As the wind bent the trees, I took a bus to the border, which ran through streets of large wooden houses, post-war constructions, and past frozen lakes, and across a bridge. It was another bizarre ride for tourists, in the anti-Disneyland of the north, where the main attraction was the vastness of the mountains. If you missed a trip, to a frozen escarpment or to an empty glacier, you could come round again; the monumental rocks never changed. There were even bedraggled tourists here, looking jaded and cold, clutching their cameras like amulets against disaster. They were quiet on the bus, as if they had hoped for something else, but they resolutely lifted their cameras to the view, to the signs in Russian and Norwegian, to the silver river. The road began in Kirkenes and ran to the Russian town of Murmansk, through the empty border-lands.
But we stopped at the border, at a white gate flanked by stone pillars, where soldiers sat in huts, guns on their laps, their faces obscured. A kiosk sold Russian dolls and ice cream. For a few minutes everyone stood uncertainly, leafing through the postcards, looking at the Russian and Norwegian flags, dancing side by side as the wind tugged at their ropes. Then the bus turned around again.
Later, I sat in a modest wooden house, on one of the homogeneous streets of wooden houses in Kirkenes, which ended in a small park. I was drinking coffee with a middle-aged Norwegian woman. Her house was mostly pink, the walls were pink, and the frills on the cushions; the shelves were covered with ugly china, the sorts of ornaments that appeared at village fête stalls and would be packed into boxes at the end of the day again, unbought. But she had bought in bulk.
She was Gunvor, and she was wearing pink, with her grey-blond hair scraped into a bun. She had a firm handshake, but she had welcomed me with a veiled expression. I understood why. Gunvor was the leftover debris of World War Two, the leftover debris of the Aryan obsession, Quisling’s regeneration of the Nordic race, Himmler’s blond-lust. Gunvor was called a krigsbarn by her countrypeople, a war child. She had been called worse; she was called names throughout her childhood—half-breed, misfit, outsider—and her mother was sometimes called a German whore. There were thousands of children like Gunvor, maybe as many as ten thousand in Norway, and thousands in other occupied countries, but this still didn’t make the Norwegian authorities inclined to favour them after the war.

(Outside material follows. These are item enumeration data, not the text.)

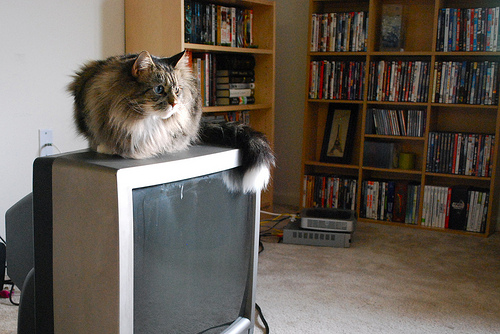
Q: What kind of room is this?
A: Living room.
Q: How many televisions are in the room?
A: One.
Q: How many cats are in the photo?
A: One.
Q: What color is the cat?
A: Tan, black and white.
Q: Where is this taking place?
A: In a multimedia room.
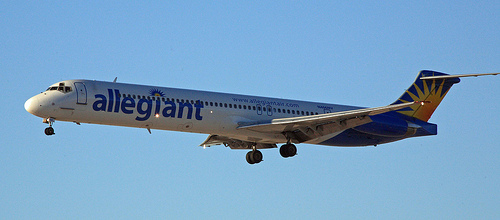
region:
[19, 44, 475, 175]
airplane in the sky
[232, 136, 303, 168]
two wheels are down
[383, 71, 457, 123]
drawing of a sun on the tail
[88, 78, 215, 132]
large blue logo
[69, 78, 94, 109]
white door on the front of the plane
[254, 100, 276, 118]
two emergency exit doors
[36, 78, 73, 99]
windows of the cockpit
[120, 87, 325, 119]
long row of tiny windows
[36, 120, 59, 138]
front wheel is down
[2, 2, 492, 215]
clear blue sky with no clouds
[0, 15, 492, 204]
plane in the air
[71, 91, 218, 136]
words on side of plane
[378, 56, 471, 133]
tail of the plane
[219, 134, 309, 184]
wheels on the plane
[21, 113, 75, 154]
front wheel of the plane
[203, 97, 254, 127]
windows on side of plane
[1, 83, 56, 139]
nose of the plane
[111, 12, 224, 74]
blue sky behind plane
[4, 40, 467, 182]
one plane in the air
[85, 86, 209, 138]
word on side of plane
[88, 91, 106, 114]
blue letter A print on a plane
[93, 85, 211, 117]
blue print on a plane reading allegiant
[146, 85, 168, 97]
blue and yellow sun lego on a gray plane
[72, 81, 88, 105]
door on the gray plane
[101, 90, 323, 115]
row of windows on a plane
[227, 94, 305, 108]
website address printed on a plane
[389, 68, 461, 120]
plane tail with a sun design on it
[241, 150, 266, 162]
black plane wheels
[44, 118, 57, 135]
black front plane wheel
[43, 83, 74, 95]
cockpit window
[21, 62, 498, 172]
a plane in the sky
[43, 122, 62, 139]
the wheel of a plane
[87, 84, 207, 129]
blue writing on the plane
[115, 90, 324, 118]
a row of windows on the plane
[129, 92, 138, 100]
a window on the plane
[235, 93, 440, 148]
the wing of a plane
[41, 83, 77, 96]
the windshield of a plane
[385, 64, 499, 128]
the tail of a plane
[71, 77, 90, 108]
the door of a plane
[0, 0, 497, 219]
a clear blue sky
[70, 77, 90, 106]
a door on the plane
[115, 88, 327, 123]
a row of windows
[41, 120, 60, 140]
a wheel on the plane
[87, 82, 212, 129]
writing on the plane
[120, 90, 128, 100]
a window on the plane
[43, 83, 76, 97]
a windshield on the plane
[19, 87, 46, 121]
the nose of the plane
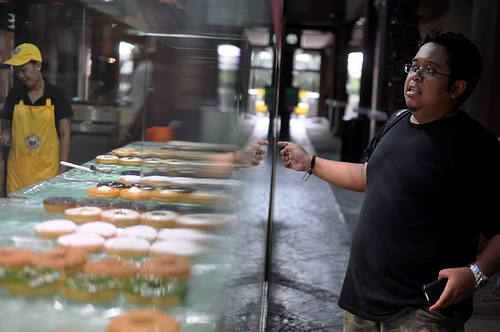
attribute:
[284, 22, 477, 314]
man — light skinned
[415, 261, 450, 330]
phone — black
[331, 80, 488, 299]
tshirt — black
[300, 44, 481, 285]
man — light skinned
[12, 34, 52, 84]
cap — yellow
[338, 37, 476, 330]
man — fat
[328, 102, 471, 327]
belly — fat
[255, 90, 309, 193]
hand — short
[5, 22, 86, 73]
cap — yellow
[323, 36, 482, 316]
man — fat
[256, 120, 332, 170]
hand — short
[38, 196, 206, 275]
cakes — queen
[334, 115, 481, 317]
tshirt — black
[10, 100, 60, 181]
apron — yellow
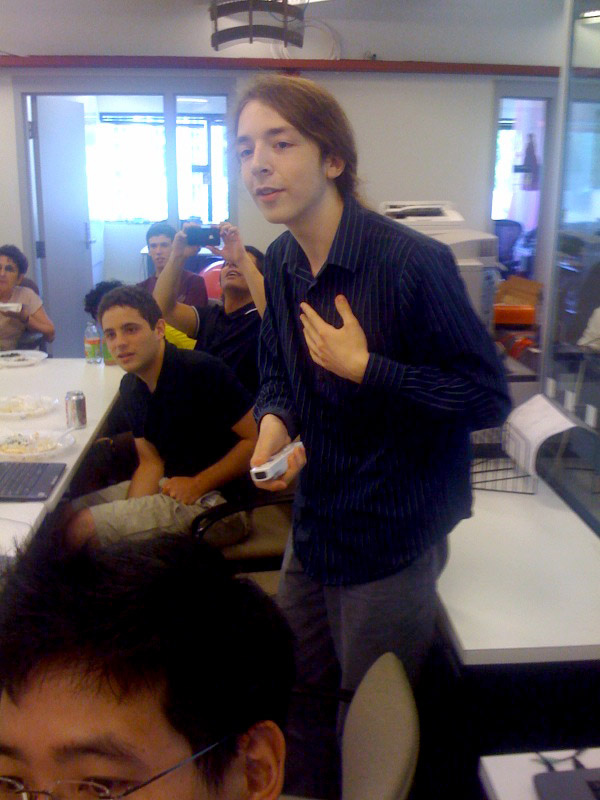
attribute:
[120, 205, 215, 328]
person — sitting down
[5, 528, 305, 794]
person — sitting down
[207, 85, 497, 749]
person — standintg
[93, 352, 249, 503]
clothing — piece 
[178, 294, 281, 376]
clothing — piece 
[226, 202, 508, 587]
clothing — piece 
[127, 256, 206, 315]
clothing — piece 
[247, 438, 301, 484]
controller — white game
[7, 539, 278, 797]
glasses — eye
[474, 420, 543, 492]
wirebasket — black wire 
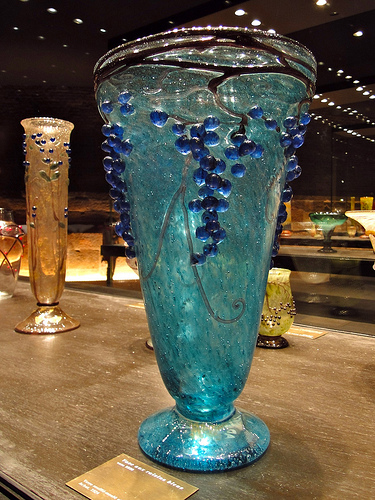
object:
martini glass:
[344, 208, 374, 269]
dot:
[189, 253, 205, 269]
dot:
[216, 198, 227, 212]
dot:
[249, 105, 265, 118]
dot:
[149, 109, 168, 127]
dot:
[281, 188, 289, 201]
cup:
[92, 27, 316, 471]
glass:
[254, 264, 295, 350]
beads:
[277, 322, 280, 327]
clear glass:
[0, 220, 25, 303]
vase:
[91, 26, 316, 475]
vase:
[12, 116, 78, 337]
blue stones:
[231, 163, 246, 178]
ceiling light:
[350, 28, 365, 37]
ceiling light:
[314, 0, 328, 8]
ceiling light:
[232, 7, 248, 16]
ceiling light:
[246, 18, 262, 29]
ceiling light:
[266, 27, 277, 33]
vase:
[307, 211, 349, 251]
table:
[0, 281, 375, 498]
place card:
[64, 452, 194, 498]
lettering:
[115, 455, 184, 490]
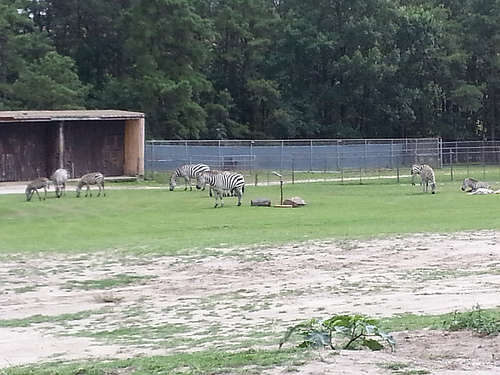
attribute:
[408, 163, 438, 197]
zebra — black and white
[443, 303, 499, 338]
leaves —  small ,  green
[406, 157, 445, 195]
zebra — black and white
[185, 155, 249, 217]
zebra — black and white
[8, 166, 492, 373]
grass — field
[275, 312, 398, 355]
plants —  small 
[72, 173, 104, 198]
zebra — black and white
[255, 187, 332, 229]
rocks —  two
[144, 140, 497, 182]
fencing — metal, security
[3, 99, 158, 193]
wooden shed —  wooden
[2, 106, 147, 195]
wooden shed —  wooden,  divided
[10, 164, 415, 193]
dirt path —  dirt 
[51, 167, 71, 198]
zebra — black, white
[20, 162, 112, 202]
zebras —  three,  together,  grazing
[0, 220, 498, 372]
patches —  dirt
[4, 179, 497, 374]
field — of zebras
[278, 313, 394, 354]
plant — growing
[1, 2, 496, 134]
green trees —  green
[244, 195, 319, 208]
rocks — small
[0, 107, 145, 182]
structure — wooden, cover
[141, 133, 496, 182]
fence —  long ,  metal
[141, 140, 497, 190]
fence —   metal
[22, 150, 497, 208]
group — large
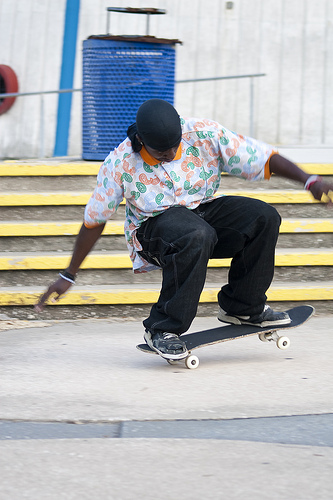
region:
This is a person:
[24, 87, 331, 361]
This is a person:
[44, 95, 330, 395]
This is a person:
[17, 92, 328, 392]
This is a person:
[34, 92, 331, 391]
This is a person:
[26, 91, 329, 399]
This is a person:
[45, 83, 331, 410]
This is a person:
[26, 92, 328, 383]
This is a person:
[18, 100, 330, 345]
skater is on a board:
[79, 116, 327, 347]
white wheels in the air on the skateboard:
[258, 332, 292, 351]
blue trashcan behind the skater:
[74, 31, 181, 105]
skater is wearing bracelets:
[58, 265, 81, 284]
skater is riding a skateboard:
[126, 296, 321, 359]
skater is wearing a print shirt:
[93, 149, 241, 210]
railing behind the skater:
[194, 71, 270, 80]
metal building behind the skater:
[233, 21, 302, 114]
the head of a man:
[115, 111, 213, 170]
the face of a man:
[137, 131, 193, 184]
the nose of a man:
[156, 139, 187, 180]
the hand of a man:
[33, 254, 80, 317]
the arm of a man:
[24, 193, 104, 333]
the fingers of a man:
[10, 233, 126, 326]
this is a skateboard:
[201, 317, 237, 353]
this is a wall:
[234, 21, 287, 71]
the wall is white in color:
[277, 14, 320, 92]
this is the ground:
[219, 353, 271, 397]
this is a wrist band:
[57, 268, 74, 282]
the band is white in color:
[55, 275, 86, 285]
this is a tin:
[96, 44, 125, 73]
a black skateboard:
[136, 303, 318, 365]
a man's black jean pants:
[135, 193, 281, 323]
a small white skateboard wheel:
[188, 354, 199, 368]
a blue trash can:
[82, 34, 184, 162]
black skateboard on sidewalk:
[131, 293, 320, 368]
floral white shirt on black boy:
[69, 119, 277, 275]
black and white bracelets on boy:
[52, 265, 86, 292]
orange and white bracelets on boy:
[300, 170, 321, 188]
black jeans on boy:
[139, 190, 286, 328]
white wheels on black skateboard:
[174, 333, 298, 364]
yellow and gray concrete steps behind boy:
[2, 146, 332, 325]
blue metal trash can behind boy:
[81, 32, 179, 161]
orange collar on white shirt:
[131, 128, 189, 170]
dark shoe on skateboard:
[219, 308, 290, 327]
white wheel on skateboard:
[275, 334, 292, 350]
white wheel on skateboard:
[186, 355, 198, 367]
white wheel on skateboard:
[258, 333, 267, 342]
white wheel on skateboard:
[167, 358, 178, 364]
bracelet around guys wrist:
[57, 268, 78, 282]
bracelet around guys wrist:
[302, 173, 322, 192]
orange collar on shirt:
[140, 150, 158, 167]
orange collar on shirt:
[173, 146, 184, 160]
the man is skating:
[103, 66, 329, 377]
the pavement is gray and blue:
[53, 350, 170, 462]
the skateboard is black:
[161, 309, 301, 348]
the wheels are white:
[166, 334, 218, 390]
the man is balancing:
[141, 280, 303, 377]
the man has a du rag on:
[117, 104, 179, 146]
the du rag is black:
[126, 97, 203, 154]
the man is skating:
[67, 81, 317, 414]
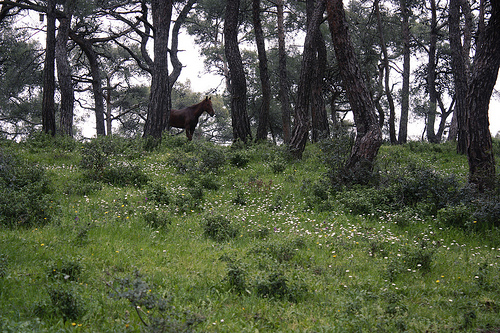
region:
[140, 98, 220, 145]
A big brown horse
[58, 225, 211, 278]
Thick green grass.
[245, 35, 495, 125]
Several trees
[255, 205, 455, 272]
Weeds are in the grass.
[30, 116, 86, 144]
Two tree trunks behind the brush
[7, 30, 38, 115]
Branches are on trees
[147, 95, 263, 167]
A horse in the woods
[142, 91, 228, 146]
A horse partially behind a tree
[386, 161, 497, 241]
bushes are by a tree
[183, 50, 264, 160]
A horse in front of a grey sky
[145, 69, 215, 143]
horse standing by a tree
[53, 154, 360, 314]
grassy area with wildflowers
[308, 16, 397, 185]
tree with curved trunk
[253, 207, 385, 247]
small white flowers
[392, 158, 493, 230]
bushes with green leaves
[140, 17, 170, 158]
the tree in front of the horse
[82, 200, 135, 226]
some small yellow flowers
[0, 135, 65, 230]
a large green bush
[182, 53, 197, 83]
the sky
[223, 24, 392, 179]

During the war, Himmler’s Lebensborn homes were established in Norway, and Hitler issued an order for ‘the advancement of racially valuable German inheritance’ by supplying care and provision for the children of German soldiers born to Norwegian and Dutch women. SS men could sleep with local women, without the fear of having to provide for the child: if the union resulted in a pregnancy, then the services of the Lebensborn homes were available, or the child could be taken back to Germany and supplied with foster parents. Some said these homes were breeding centres; neighbours imagined rooms of ‘Aryan’ seductresses, waiting for their next soldier. More likely, they were kept in line with Nazi faux-morality, overseeing the births of ‘Aryan’ children.